━━ Texto dado

¿Cómo se creó la figura de la bruja?
Hola, espero que se encuentren bien en estos tiempos difíciles.
Hoy hablaré de la creación de la figura de la bruja. Si pensamos en las brujas, se nos vienen a la mente rasgos característicos que podemos encontrar en películas, caricaturas, series de televisión y libros, pero ¿de dónde vienen estas características que todos reconocemos? por supuesto que vienen de la literatura, pero no piensen en la literatura como un montón de libros con letra pequeña, no, pensemos más allá. Es necesario pensar la literatura como cualquier texto oral o escrito. Verán, la oralidad (leyendas, cuentos, refranes, rondas infantiles que se transmiten por el habla) también es literatura. Un texto no tiene que estar escrito para ser considerado literatura, grábense eso. Una vez aclarado eso, podemos seguir con el tema que nos ocupa.

━━━━

_Actividad A:_
Responde a partir del texto sobre la figura de la bruja:
(i) ¿En qué cuatro medios, según el texto, encontramos los rasgos característicos de las brujas?
(ii) ¿De dónde vienen esas características que todos reconocemos?
(iii) ¿Qué ejemplos de oralidad se mencionan?
_Actividad B:_
Reproduce sin cambios el pasaje del texto sobre la figura de la bruja que va de "Hoy hablaré de" a "que nos ocupa.".

━━ Extracto de datos

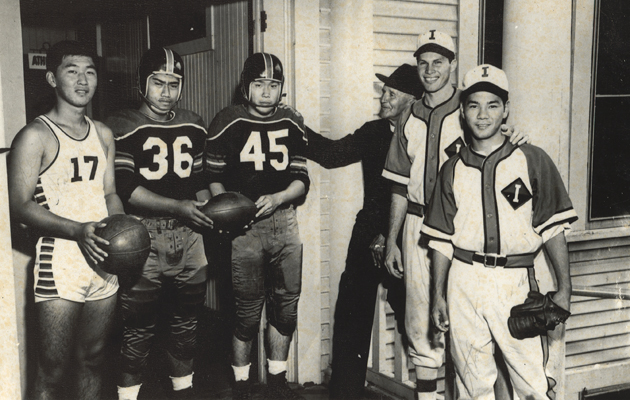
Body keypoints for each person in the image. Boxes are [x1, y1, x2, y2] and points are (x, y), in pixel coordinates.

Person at [381, 30, 528, 400]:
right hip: (416, 225)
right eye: (423, 62)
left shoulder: (467, 112)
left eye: (439, 62)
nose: (430, 70)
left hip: (461, 229)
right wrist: (393, 241)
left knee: (469, 326)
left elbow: (498, 144)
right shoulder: (408, 116)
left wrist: (518, 138)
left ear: (452, 65)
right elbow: (399, 185)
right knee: (420, 325)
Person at [423, 64, 576, 400]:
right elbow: (441, 242)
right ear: (462, 111)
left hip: (514, 281)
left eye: (492, 105)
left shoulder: (532, 159)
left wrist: (565, 288)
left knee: (532, 383)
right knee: (472, 385)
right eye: (474, 105)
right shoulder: (451, 169)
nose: (482, 115)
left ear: (506, 109)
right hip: (464, 279)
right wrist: (438, 295)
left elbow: (553, 231)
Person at [7, 40, 123, 400]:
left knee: (93, 359)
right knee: (52, 371)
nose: (83, 79)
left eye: (90, 71)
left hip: (104, 259)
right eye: (72, 71)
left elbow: (110, 193)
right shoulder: (34, 135)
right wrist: (77, 230)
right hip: (61, 259)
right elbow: (20, 206)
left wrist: (122, 228)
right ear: (52, 79)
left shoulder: (103, 133)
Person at [306, 64, 421, 399]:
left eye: (391, 93)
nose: (382, 97)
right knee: (351, 319)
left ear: (412, 100)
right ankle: (345, 393)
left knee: (413, 320)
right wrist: (296, 126)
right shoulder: (373, 132)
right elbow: (331, 155)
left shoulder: (427, 136)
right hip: (368, 229)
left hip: (406, 237)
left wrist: (391, 237)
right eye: (383, 91)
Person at [107, 47, 212, 400]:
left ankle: (183, 393)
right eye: (158, 83)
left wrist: (208, 204)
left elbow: (197, 180)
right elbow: (126, 188)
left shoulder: (194, 123)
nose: (166, 92)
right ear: (142, 83)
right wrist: (178, 206)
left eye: (174, 83)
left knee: (187, 325)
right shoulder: (121, 124)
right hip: (143, 234)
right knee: (138, 329)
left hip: (190, 235)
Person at [205, 52, 309, 400]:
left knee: (286, 307)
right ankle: (240, 386)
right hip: (244, 228)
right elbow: (213, 178)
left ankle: (277, 384)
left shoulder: (291, 121)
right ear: (245, 87)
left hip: (284, 221)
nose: (267, 92)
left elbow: (301, 180)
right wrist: (230, 212)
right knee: (246, 313)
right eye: (259, 84)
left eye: (274, 85)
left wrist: (279, 198)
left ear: (281, 89)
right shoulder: (227, 120)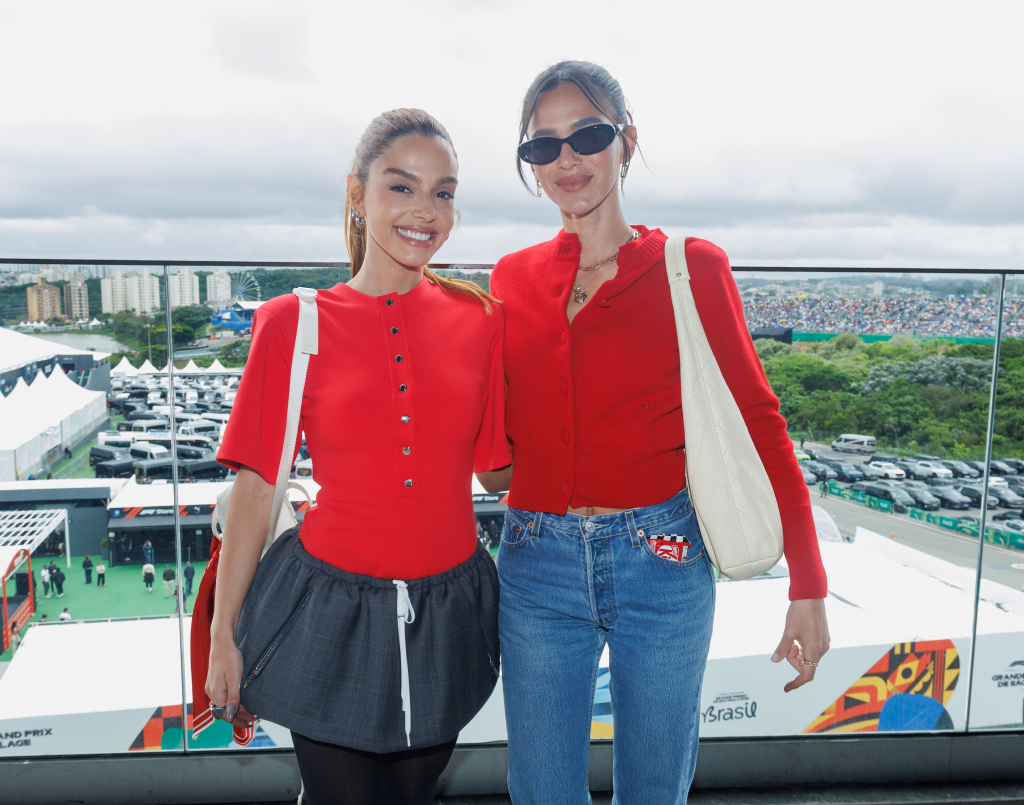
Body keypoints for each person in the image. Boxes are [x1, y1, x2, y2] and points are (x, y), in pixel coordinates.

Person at [480, 62, 830, 805]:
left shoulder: (690, 267)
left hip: (661, 558)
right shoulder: (508, 278)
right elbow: (495, 434)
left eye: (588, 135)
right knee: (539, 792)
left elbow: (761, 423)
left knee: (653, 790)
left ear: (626, 142)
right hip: (535, 563)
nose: (566, 159)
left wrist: (808, 583)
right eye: (542, 147)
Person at [206, 109, 509, 805]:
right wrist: (223, 634)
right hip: (329, 610)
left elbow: (500, 466)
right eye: (401, 187)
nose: (425, 211)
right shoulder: (292, 321)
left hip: (449, 608)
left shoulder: (483, 318)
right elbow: (257, 490)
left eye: (444, 192)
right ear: (357, 192)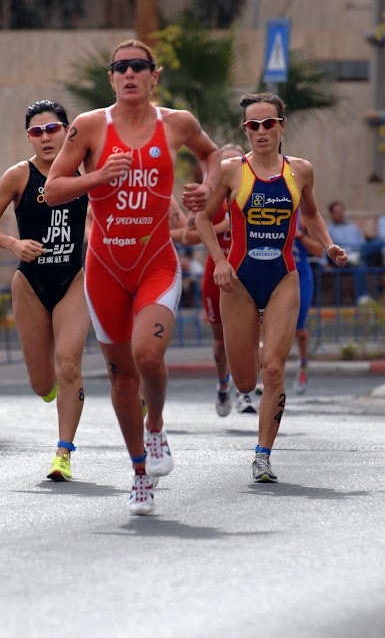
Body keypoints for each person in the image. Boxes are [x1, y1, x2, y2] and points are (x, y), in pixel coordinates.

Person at [44, 39, 220, 514]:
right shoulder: (89, 126)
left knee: (147, 354)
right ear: (111, 77)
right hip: (105, 268)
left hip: (155, 262)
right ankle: (140, 474)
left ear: (153, 75)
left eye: (138, 66)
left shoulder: (177, 123)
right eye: (120, 67)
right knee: (122, 379)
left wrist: (206, 190)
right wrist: (97, 178)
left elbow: (211, 156)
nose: (129, 73)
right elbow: (53, 189)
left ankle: (156, 425)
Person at [196, 91, 347, 484]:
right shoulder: (232, 171)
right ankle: (244, 377)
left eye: (268, 123)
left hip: (283, 276)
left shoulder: (301, 171)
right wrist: (220, 261)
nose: (261, 131)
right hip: (239, 282)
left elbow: (311, 214)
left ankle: (262, 455)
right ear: (245, 130)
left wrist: (329, 244)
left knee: (274, 369)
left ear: (282, 126)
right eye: (253, 125)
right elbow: (202, 220)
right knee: (247, 381)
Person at [0, 100, 91, 483]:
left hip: (73, 280)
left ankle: (63, 453)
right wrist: (14, 244)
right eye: (36, 132)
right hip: (30, 285)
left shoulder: (83, 170)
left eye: (52, 129)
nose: (45, 137)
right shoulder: (18, 175)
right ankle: (55, 387)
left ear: (67, 131)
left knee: (69, 365)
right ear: (29, 138)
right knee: (43, 384)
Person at [183, 143, 257, 416]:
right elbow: (188, 236)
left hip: (247, 273)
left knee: (250, 336)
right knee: (221, 339)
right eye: (224, 163)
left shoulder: (253, 193)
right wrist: (224, 226)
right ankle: (223, 383)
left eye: (236, 162)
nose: (230, 168)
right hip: (216, 275)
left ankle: (245, 392)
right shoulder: (207, 197)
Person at [292, 214, 323, 394]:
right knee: (268, 326)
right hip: (277, 274)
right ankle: (267, 372)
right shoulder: (269, 213)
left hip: (300, 276)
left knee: (299, 329)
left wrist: (300, 236)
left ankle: (303, 365)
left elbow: (319, 251)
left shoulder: (302, 219)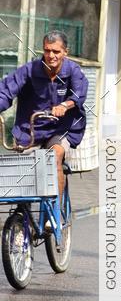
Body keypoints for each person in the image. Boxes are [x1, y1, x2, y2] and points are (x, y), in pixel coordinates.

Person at [0, 30, 88, 201]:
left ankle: (54, 213)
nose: (51, 55)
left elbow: (79, 94)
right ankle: (22, 215)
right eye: (47, 51)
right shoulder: (29, 70)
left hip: (61, 128)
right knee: (23, 170)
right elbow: (6, 91)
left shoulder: (72, 71)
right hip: (31, 129)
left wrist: (65, 105)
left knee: (54, 157)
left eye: (56, 51)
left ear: (65, 52)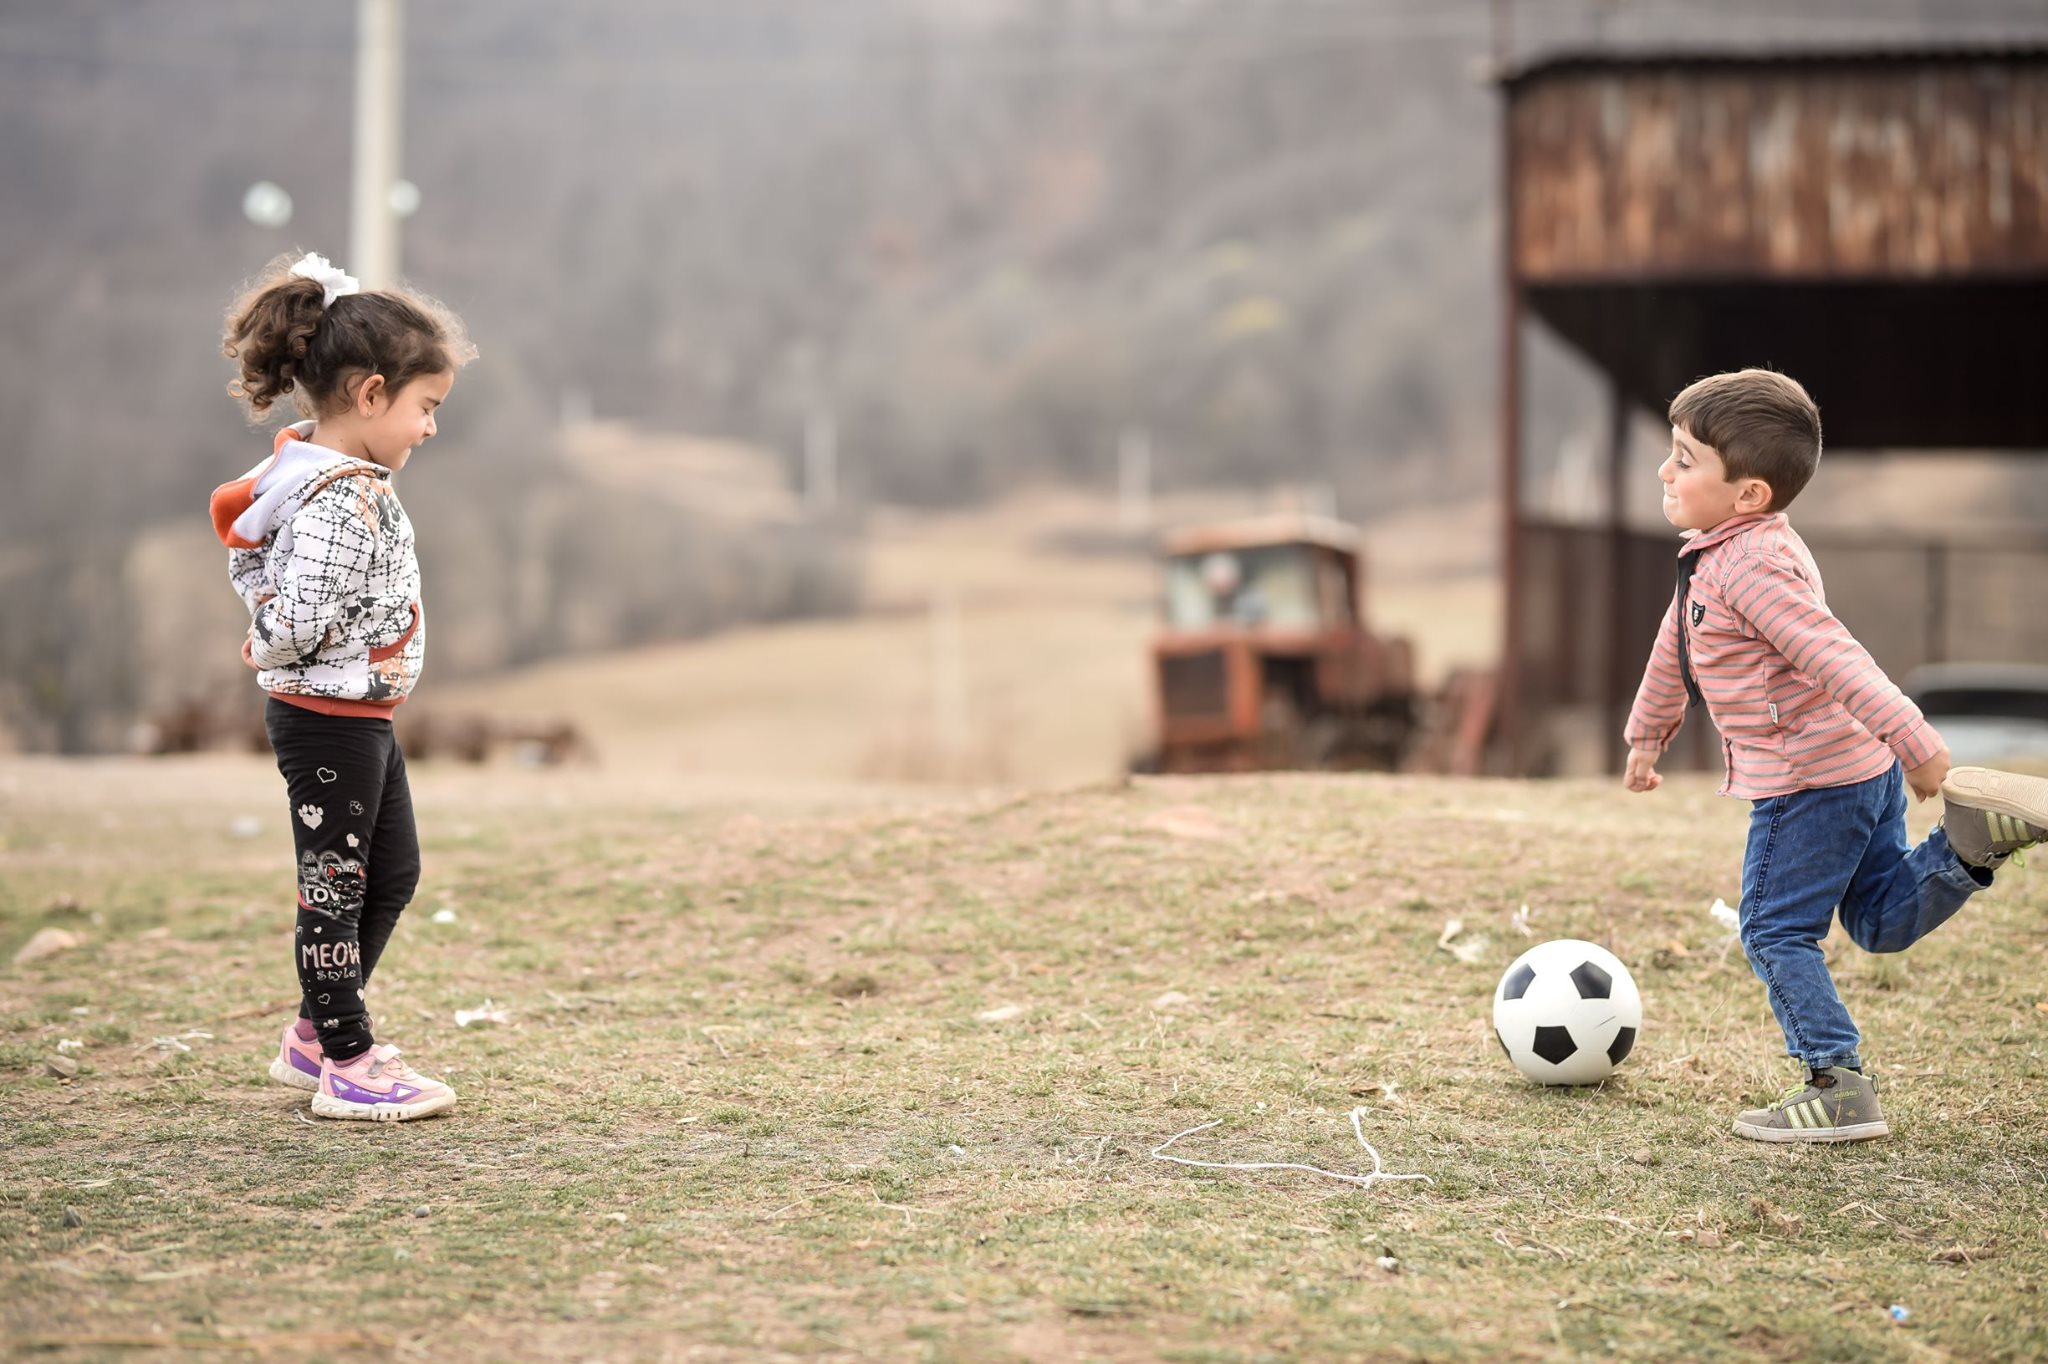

━━━━

_Respuesta escrita A:_
(i) En películas, caricaturas, series de televisión y libros.
(ii) De la literatura.
(iii) Leyendas, cuentos, refranes y rondas infantiles que se transmiten por el habla.

_Respuesta escrita B:_
Hoy hablaré de la creación de la figura de la bruja. Si pensamos en las brujas, se nos vienen a la mente rasgos característicos que podemos encontrar en películas, caricaturas, series de televisión y libros, pero ¿de dónde vienen estas características que todos reconocemos? por supuesto que vienen de la literatura, pero no piensen en la literatura como un montón de libros con letra pequeña, no, pensemos más allá. Es necesario pensar la literatura como cualquier texto oral o escrito. Verán, la oralidad (leyendas, cuentos, refranes, rondas infantiles que se transmiten por el habla) también es literatura. Un texto no tiene que estar escrito para ser considerado literatura, grábense eso. Una vez aclarado eso, podemos seguir con el tema que nos ocupa.